Este projeto foi desenvolvido durante o período de Curso da Trybe 🚀
O projeto tem por objetivo a avaliação e prática dos conhecimentos adquiridos na Trybe visando o cumprimento dos requisitos solicitados.
---
# Descrição
Neste projeto foi implementado análises a partir de um conjunto de dados sobre empregos. As implementações foram incorporadas a um aplicativo Web desenvolvido com Flask (um framework web muito popular na comunidade Python).
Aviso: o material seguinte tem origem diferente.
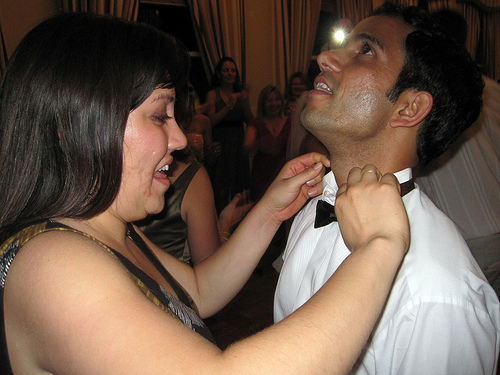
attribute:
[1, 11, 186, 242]
hair — dark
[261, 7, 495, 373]
person — in a room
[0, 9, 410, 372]
woman — touching the man, tall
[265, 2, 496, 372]
man — looking up in the air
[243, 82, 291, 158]
person — in a room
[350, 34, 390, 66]
eye — looking down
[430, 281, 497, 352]
wrinkles — on shirt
Foram desenvolvido testes para a implementação de uma análise de dados.
E, por fim, foi implemetado uma rota e view para um recurso novo na aplicação Web!Os dados foram extraídos do site [Glassdoor](https://www.glassdoor.com.br/) e obtidos através do [Kaggle](https://www.kaggle.com/atharvap329/glassdoor-data-science-job-data), uma plataforma disponiblizando conjuntos de dados para cientistas de dados.
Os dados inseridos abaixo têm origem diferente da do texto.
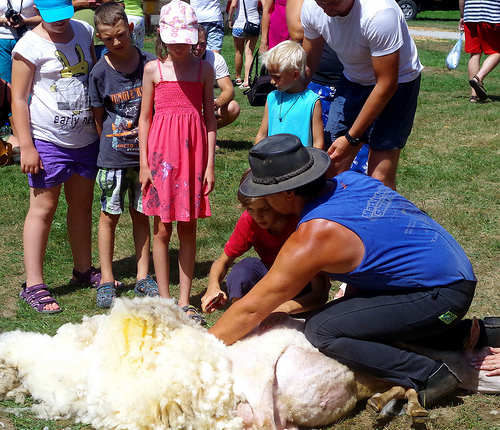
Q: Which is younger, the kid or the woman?
A: The kid is younger than the woman.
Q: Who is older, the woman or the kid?
A: The woman is older than the kid.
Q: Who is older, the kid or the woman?
A: The woman is older than the kid.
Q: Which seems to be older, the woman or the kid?
A: The woman is older than the kid.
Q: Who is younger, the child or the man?
A: The child is younger than the man.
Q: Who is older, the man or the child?
A: The man is older than the child.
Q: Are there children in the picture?
A: Yes, there is a child.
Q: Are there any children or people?
A: Yes, there is a child.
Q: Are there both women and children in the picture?
A: Yes, there are both a child and a woman.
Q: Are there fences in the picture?
A: No, there are no fences.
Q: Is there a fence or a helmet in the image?
A: No, there are no fences or helmets.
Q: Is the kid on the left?
A: Yes, the kid is on the left of the image.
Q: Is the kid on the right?
A: No, the kid is on the left of the image.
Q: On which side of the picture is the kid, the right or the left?
A: The kid is on the left of the image.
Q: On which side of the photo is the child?
A: The child is on the left of the image.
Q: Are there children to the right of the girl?
A: Yes, there is a child to the right of the girl.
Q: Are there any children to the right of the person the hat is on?
A: Yes, there is a child to the right of the girl.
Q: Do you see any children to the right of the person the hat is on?
A: Yes, there is a child to the right of the girl.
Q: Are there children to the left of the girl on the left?
A: No, the child is to the right of the girl.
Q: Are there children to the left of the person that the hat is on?
A: No, the child is to the right of the girl.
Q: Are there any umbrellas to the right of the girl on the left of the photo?
A: No, there is a child to the right of the girl.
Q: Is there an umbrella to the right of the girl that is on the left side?
A: No, there is a child to the right of the girl.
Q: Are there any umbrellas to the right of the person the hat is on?
A: No, there is a child to the right of the girl.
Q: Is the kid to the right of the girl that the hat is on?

🚵 Habilidades desenvolvidas:
- Utilizar terminal interativo do Python.
- Utilizar estruturas condicionais e de repetição.
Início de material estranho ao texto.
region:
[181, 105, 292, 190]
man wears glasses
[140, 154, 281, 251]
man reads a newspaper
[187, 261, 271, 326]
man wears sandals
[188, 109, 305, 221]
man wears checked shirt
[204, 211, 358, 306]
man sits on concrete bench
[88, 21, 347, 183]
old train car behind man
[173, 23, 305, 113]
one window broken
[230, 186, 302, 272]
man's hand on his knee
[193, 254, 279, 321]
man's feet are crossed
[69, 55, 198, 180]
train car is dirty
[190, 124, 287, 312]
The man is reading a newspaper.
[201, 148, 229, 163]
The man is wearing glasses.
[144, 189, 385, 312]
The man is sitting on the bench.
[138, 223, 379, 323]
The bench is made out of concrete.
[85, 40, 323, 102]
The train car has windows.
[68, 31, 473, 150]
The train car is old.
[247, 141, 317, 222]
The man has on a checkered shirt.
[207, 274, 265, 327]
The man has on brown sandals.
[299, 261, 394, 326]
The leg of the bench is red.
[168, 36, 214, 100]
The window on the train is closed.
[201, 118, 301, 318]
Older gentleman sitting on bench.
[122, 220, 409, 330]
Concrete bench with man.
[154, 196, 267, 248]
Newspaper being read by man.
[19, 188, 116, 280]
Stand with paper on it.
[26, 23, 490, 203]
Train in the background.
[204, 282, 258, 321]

- Utilizar funções built-in do Python.
- Utilizar tratamento de exceções.
- Realizar a manipulação de arquivos.
- Escrever funções no Python.
- Escrever testes com Pytest.
- Escrever módulos próprios e importá-los em outros códigos.
# Orientações
🧱 Estrutura do Projeto
Este repositório já contém um template com a estrutura de diretórios e arquivos, tanto de código quanto de teste criados. Veja abaixo:
```
Legenda:
🔸Arquivos que não podem ser alterados
🔹Arquivos alterados para cumprir com os requisitos propostos no desenvolvimento.
.
├──🔸README.md
├──🔸Dockerfile
├──🔸docker-compose.yml
├──🔸dev-requirements.txt
├──🔸requirements.txt
├── src
│ ├──🔸app.py
│ ├──🔸brazilian_jobs.py
│ ├──🔸counter.py
│ ├──🔹insights.py
│ ├──🔸jobs.csv
│ ├──🔹jobs.py
│ ├──🔸more_insights.py
│ ├──🔹routes_and_views.py
│ ├──🔸sorting.py
│ └── templates
│ ├──🔸base.jinja2
│ ├── includes
│ │ └──🔸nav.jinja2
│ ├──🔸index.jinja2
│ ├──🔸job.jinja2
│ └──🔸list_jobs.jinja2
├── tests
│ ├──🔸__init__.py
│ ├──🔸conftest.py
│ ├──🔸marker.py
│ ├── brazilian
│ │ ├──🔸__init__.py
│ │ ├──🔸conftest.py
│ │ ├──🔸mocks.py
│ │ ├──🔹test_brazilian_jobs.py
│ ├── counter
│ │ ├──🔸__init__.py
│ │ ├──🔸conftest.py
│ │ ├──🔸mocks.py
│ │ ├──🔹test_counter.py
│ ├── mocks
│ │ ├──🔸job_1.html
│ │ ├──🔸jobs.csv
│ │ ├──🔸jobs_with_industries.csv
│ │ ├──🔸jobs_with_salaries.csv
│ │ └──🔸jobs_with_types.csv
│ ├── sorting
│ │ ├──🔸__init__.py
│ │ ├──🔸conftest.py
│ │ ├──🔸mocks.py
│ │ └──🔹test_sorting.py
│ ├──🔸test_flask_app.py
│ ├──🔸test_insights.py
│ ├──🔸test_jobs.py
│ ├──🔸test_more_insights.py
│ └──🔸test_routes_and_views.py
```
🎛 Linter
Para garantir a qualidade do código, foi utilizado neste projeto o linter `Flake8`.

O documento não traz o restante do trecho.